What this task involves
Each line of the data is to be output verbatim, with the images removed.

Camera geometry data

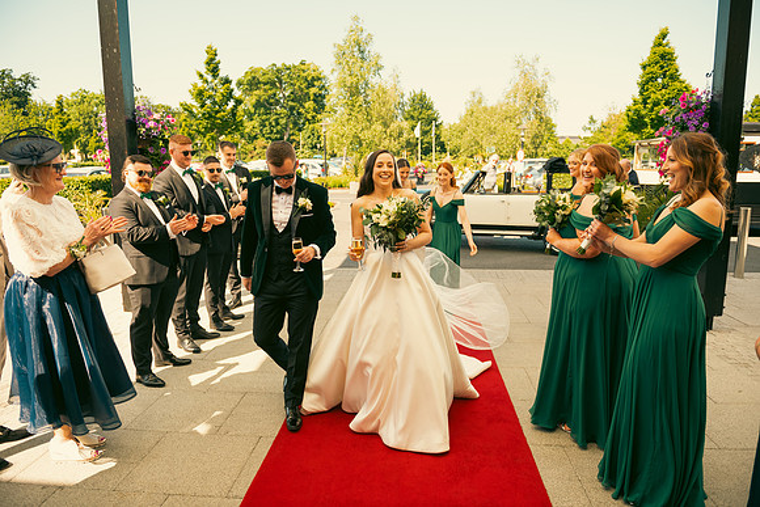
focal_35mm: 24
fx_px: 507
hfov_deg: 73.7
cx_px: 380
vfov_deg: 53.2
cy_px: 254
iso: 125
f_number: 3.5
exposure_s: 1/400
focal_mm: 24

Solved exercise
focal_35mm: 24
fx_px: 507
hfov_deg: 73.7
cx_px: 380
vfov_deg: 53.2
cy_px: 254
iso: 125
f_number: 3.5
exposure_s: 1/400
focal_mm: 24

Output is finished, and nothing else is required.